Is that really the first final release of macOS Big Sur? If so you should probably update it to the latest which I think is 11.6 :slight_smile:

How many directories does the backup include?

That warning is printed when trying to access the tree metadata of the parent snapshot. It also means that using the cache in restic could speed up the backup a lot, just about anything will be faster than issuing a half million requests to download some file part. The warning itself shouldn’t be a problem, after all there are “0 bytes” left to read.

Ah, I see, thanks for clarifying @MichaelEischer! Yes, it is a large set of directories, not sure exactly how many, but it’s the whole directory structure on the Mac ("/"), with a few exclusions.
I will need to rethink the cache situation a little bit, at the moment it is disabled, but will ponder on that a bit.
Good to know the warning itself is not a problem. Why is it not finding an eof though? And if this is normal, maybe the message should not be printed?

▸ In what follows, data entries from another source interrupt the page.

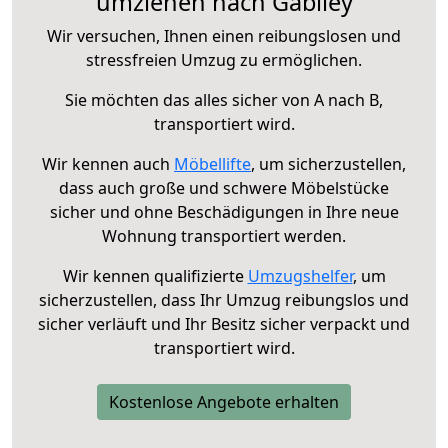
umziehen nach Gabiley
Wir versuchen, Ihnen einen reibungslosen und
stressfreien Umzug zu ermöglichen.
Sie möchten das alles sicher von A nach B,
transportiert wird.
Wir kennen auch
Möbellifte
, um sicherzustellen,
dass auch große und schwere Möbelstücke
sicher und ohne Beschädigungen in Ihre neue
Wohnung transportiert werden.
Wir kennen qualifizierte
Umzugshelfer
, um
sicherzustellen, dass Ihr Umzug reibungslos und
sicher verläuft und Ihr Besitz sicher verpackt und
transportiert wird.
Kostenlose Angebote erhalten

In any case, my main concern is still the 77 hour delay waiting on a network call. Even if it is 1 hour or 30 mins waiting on a single network call, this should not happen in my view, it should somehow just timeout after a more reasonable amount of time…

The debug log is not used that often and the combination with --no-cache is even rarer. What happens here is that restic e.g. requests 50 bytes and also only reads exactly 50 bytes. That way it won’t trigger the end-of-file state.

There are currently no timeouts for the actual download step, the problem there is setting a value which works for every one. It would probably have to be something like requiring a minimum download speed.